SOURCE DOCUMENT ▸

□ □ □ □ □

# Programming for Chemistry 2025/2026 @ UniMI

![logo](logo_small.png "Logo")

## Lecture 06: Random numbers, file I/O, text processing

This lecture will deal with misc topics. Eventually we will finish the exercises from the previous lectures.

## 1. Random numbers
The **`random` module** in Python provides functions to generate random numbers and make random selections. It's built on a **pseudo-random number generator**, which means the numbers it produces are deterministic but appear random. This tutorial will cover its most common functions with practical examples.

### 1.1 Core functions
Here are the most frequently used functions in the `random` module:
* **`random.random()`**: Returns a random float between 0.0 and 1.0 (exclusive of 1.0). This is the fundamental building block for many other functions.
* **`random.randint(a, b)`**: Returns a random integer between a and b, **inclusive**. This is ideal for simulating dice rolls or picking a random number from a specific range.
* **`random.uniform(a, b)`**: Returns a random floating-point number between a and b. Unlike `random.random()`, you can specify the range.
* You can also generate random numbers according to a probability distribution. The most useful is `random.gauss(mu,sigma)`.

□ □ □ □ □

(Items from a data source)
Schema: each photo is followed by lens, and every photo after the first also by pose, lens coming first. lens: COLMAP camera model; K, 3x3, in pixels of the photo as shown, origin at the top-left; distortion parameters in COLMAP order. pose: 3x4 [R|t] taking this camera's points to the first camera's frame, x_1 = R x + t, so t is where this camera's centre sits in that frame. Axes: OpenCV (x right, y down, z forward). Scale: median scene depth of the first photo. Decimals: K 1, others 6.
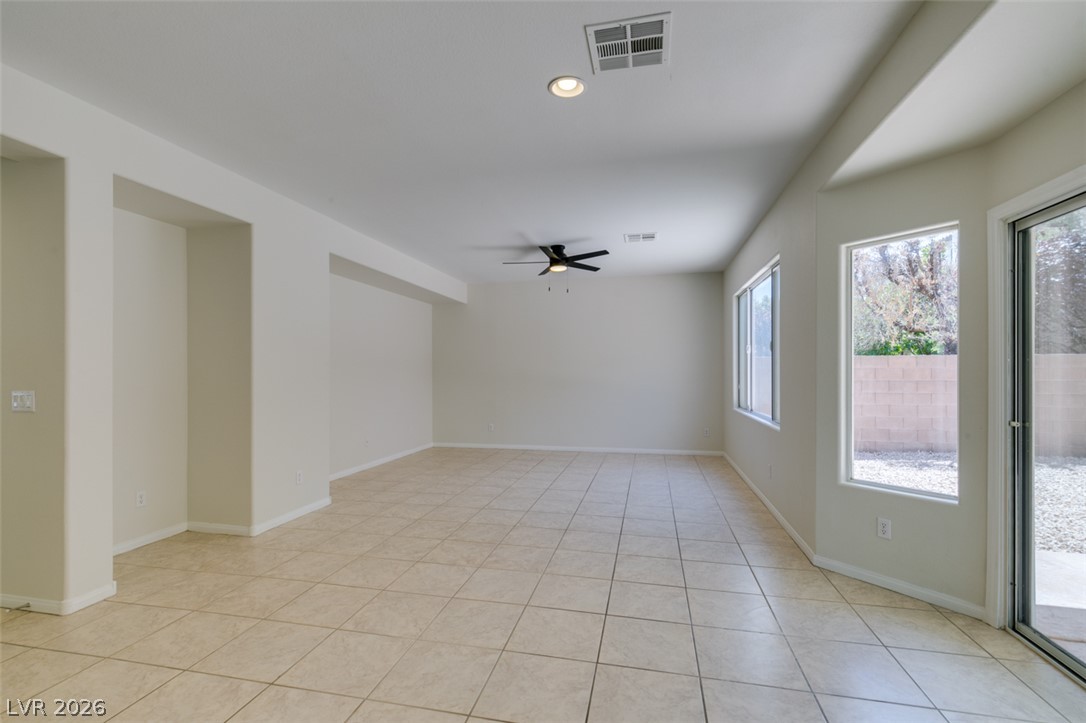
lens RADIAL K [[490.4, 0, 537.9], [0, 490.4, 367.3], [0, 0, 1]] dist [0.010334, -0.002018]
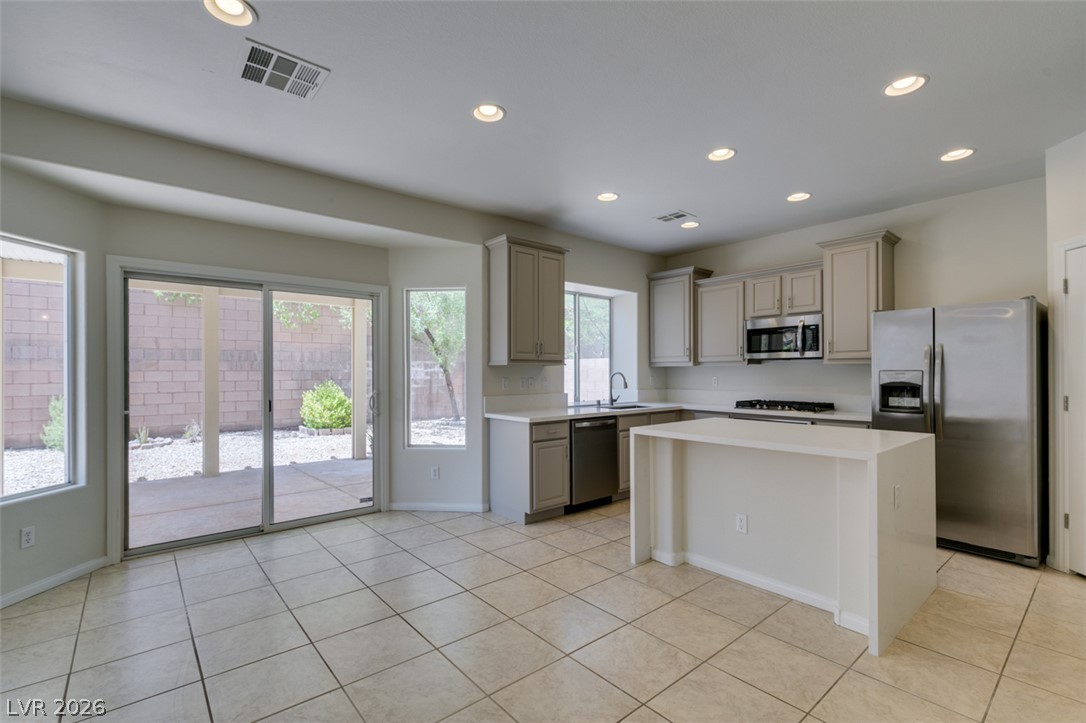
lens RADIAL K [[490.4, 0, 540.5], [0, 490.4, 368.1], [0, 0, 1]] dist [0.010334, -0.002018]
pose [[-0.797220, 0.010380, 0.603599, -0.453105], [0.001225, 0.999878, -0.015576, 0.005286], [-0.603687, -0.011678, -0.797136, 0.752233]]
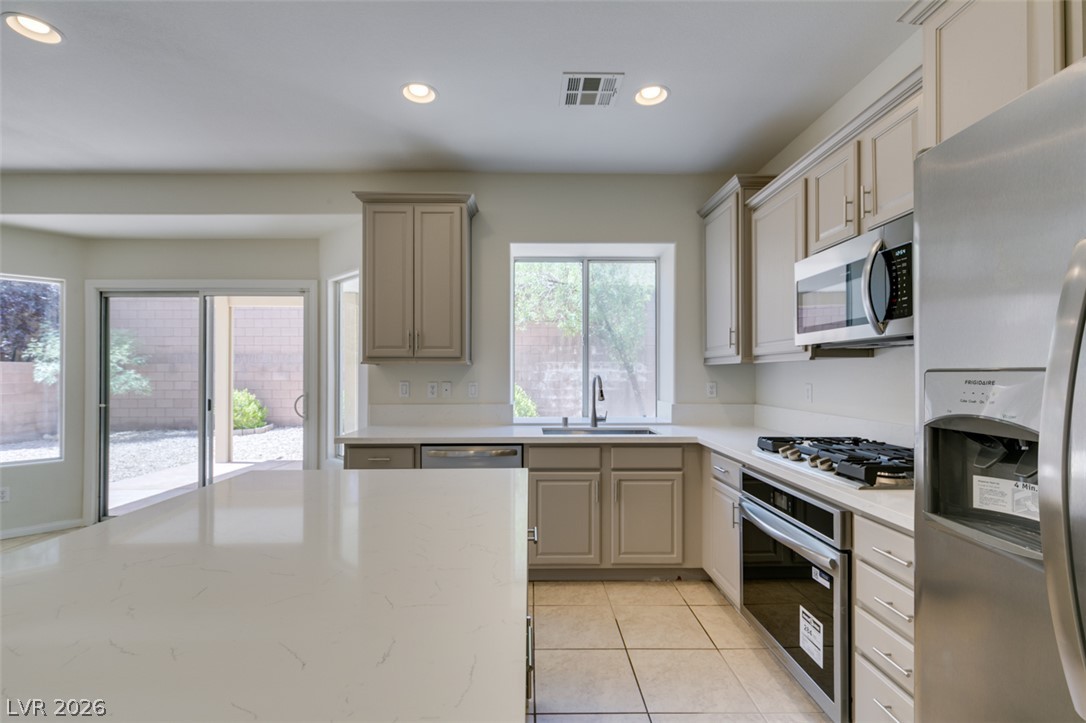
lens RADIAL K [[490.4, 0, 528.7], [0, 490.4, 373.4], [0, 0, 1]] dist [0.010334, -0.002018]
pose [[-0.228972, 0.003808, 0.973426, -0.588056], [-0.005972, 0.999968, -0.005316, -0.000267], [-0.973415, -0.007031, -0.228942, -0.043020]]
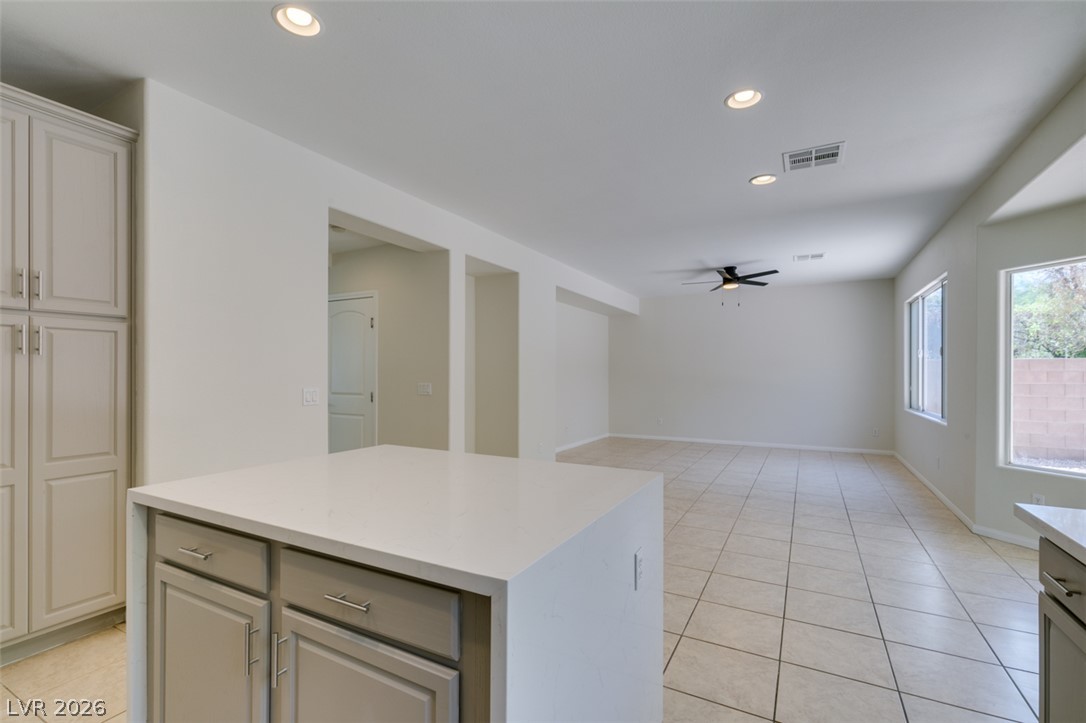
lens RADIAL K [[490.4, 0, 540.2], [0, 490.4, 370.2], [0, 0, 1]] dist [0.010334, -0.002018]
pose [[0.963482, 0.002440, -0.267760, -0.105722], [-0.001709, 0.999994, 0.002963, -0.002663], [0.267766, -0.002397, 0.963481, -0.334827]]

□ □ □ □ □

DIRECTIONS FOR THIS TASK ▸
Using the lecture notes on random numbers, answer these:
1. What kind of generator is the `random` module built on?
2. What does `random.randint(a, b)` return?
3. Which distribution function do the notes call the most useful?
This data was drawn from a separate source.

REPLY ▸
1. A pseudo-random number generator.
2. A random integer between a and b, inclusive.
3. `random.gauss(mu,sigma)`.